(MEXICO BEACH, Fla.) -- Hurricane Michael left a trail of destruction in its wake after making landfall on the Florida Panhandle Wednesday.
The power of the fierce Category 4 storm is evident in dramatic footage showing demolished homes and submerged neighborhoods.
ABC News meteorologist Ginger Zee saw a devastating storm surge in Mexico Beach, Florida, topple a house from its foundation.
Zee was in the eye wall of the storm for more than an hour, with conditions were so bad that she and her team lost the ability to broadcast.
"All I can see is devastation," Zee said on ABC News' live broadcast.
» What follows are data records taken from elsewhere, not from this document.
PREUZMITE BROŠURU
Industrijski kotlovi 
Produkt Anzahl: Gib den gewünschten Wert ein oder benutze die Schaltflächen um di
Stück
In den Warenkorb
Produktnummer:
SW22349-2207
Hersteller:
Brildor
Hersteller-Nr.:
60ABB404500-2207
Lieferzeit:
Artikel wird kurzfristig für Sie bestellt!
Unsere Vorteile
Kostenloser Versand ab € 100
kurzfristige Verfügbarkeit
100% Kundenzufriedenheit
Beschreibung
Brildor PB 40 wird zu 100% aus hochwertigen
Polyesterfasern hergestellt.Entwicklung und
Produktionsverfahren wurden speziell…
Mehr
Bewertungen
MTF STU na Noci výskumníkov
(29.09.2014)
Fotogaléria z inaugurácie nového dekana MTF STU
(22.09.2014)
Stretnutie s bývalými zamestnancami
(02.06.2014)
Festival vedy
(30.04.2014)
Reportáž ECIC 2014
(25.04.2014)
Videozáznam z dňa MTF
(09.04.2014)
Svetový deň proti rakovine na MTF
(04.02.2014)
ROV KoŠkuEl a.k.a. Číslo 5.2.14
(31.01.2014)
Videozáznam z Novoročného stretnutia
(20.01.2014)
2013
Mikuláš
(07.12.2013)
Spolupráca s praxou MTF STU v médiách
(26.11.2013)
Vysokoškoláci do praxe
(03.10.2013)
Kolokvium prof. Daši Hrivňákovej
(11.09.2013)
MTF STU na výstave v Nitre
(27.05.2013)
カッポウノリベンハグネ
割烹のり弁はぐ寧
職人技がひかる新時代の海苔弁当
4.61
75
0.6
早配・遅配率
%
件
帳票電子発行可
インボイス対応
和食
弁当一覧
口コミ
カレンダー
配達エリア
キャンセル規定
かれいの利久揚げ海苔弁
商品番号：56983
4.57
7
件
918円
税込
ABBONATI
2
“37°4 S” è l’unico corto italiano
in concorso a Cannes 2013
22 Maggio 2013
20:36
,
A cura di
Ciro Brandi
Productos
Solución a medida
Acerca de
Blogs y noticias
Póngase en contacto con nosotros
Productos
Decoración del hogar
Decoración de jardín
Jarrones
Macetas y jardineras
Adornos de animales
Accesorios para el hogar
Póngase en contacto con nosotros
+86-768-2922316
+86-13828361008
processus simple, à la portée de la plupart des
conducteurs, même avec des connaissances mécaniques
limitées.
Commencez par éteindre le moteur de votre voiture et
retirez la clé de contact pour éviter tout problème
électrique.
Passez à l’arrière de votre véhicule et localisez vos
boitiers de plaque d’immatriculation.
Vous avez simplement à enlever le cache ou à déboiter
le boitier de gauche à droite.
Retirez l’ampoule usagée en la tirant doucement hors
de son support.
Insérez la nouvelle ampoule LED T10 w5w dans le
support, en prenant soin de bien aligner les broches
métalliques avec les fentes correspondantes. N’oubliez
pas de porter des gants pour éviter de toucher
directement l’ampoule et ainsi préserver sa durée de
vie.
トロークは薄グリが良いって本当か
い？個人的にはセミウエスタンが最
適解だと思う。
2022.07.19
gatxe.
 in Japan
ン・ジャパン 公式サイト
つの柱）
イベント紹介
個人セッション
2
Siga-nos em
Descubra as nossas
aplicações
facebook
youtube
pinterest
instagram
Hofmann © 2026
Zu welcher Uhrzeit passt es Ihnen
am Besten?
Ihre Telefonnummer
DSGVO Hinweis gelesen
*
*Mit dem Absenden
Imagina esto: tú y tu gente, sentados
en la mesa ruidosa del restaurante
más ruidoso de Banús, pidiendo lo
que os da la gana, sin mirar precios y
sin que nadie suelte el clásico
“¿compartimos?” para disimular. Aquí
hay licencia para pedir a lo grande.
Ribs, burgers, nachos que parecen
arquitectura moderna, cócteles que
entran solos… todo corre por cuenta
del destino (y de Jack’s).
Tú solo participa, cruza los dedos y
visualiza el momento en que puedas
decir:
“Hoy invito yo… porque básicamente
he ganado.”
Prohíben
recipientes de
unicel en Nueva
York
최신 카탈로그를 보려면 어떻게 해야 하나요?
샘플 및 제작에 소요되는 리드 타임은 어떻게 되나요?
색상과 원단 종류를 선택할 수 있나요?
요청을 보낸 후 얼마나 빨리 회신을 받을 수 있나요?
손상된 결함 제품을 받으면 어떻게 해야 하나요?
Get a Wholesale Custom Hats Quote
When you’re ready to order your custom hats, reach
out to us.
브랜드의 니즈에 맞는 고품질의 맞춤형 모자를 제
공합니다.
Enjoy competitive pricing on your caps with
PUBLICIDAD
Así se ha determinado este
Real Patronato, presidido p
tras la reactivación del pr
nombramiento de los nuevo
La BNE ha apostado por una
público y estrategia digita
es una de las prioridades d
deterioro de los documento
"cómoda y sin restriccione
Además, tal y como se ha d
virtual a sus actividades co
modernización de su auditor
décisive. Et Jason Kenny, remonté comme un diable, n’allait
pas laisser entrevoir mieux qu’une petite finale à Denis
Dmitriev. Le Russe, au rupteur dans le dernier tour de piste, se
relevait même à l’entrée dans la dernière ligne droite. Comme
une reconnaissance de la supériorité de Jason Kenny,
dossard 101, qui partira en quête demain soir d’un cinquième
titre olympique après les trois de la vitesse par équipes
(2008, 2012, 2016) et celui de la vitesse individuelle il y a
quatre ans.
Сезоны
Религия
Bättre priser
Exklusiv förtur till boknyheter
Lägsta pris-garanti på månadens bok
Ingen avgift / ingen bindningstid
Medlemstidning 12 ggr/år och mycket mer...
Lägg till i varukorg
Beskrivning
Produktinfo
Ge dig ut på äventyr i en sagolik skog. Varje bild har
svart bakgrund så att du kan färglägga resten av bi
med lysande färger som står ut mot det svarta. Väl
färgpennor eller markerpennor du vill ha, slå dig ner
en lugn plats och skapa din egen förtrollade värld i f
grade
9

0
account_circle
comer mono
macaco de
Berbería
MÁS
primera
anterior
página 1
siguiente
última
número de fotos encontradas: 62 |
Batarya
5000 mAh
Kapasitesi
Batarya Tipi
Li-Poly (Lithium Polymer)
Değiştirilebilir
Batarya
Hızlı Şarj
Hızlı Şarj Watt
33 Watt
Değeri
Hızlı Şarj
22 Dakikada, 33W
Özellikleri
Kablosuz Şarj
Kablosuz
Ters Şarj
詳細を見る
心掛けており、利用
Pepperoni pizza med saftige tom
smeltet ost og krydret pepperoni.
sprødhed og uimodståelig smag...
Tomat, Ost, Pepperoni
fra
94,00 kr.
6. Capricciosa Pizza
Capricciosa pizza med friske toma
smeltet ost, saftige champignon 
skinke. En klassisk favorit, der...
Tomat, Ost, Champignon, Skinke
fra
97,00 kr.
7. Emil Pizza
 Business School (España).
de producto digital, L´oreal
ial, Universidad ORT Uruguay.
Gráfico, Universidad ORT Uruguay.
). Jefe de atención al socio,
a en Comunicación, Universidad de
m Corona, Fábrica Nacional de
On Thursday, Zee posted this photo of the aftermath in Mexico Beach, writing, "Finally have service and will try to tweet the photos I am able to as I know many of you are desperate to know what’s left. Survivors gave me numbers to call and I have. Powerful phone calls telling their loved ones they are alive."
Video from Apalachicola, Florida, shows dozens of abandoned vehicles submerged in water and other destruction left in the wake of the storm.
The winds were so strong they tore down a canopy over a Texaco gas pumping station in Inlet Beach.
In Panama City, a massive metal pole holding up a billboard toppled over, crushing a building below it.
The winds were strong enough to pierce the windshield of a car in Panama City Beach.
One building, seen in a photo posted by ABC affiliate WBMA-TV from Tuscaloosa, appears to have crumbled beneath the hurricane's 150 mph winds.
Northwest Florida Daily News reporter Annie Blanks tweeted video footage of seawater flowing inside the Dewey Destin's seafood restaurant near Mexico Beach.
The Lanark Fire Department tweeted video of a terrifying storm surge creeping up the shore, bringing seawater into a carport of a beachfront home.
Strong waves overtook a boat ramp to Choctawhatchee Bay at Legion Park, a video posted to Instagram by Lars Rygaard shows.
Richard Fausset, and Atlanta-based reporter for The New York Times, posted a photo of a group of people huddling in a storage closet at his hotel in Panama City.
Fausset wrote that the "whole hotel is shuddering" like an earthquake.
Workers at the Walton County Animal Shelter were seen comforting dogs and cats up for adopting as they ride out the storm.
Michael is the strongest hurricane to strike the Florida Panhandle since the mid-1800s, according to FEMA.
After pummeling Florida, Michael barreled through Georgia. In Paulding County, Georgia, a road was left sliced in two.
The storm is quickly moving north on Thursday, through the Carolinas and beyond.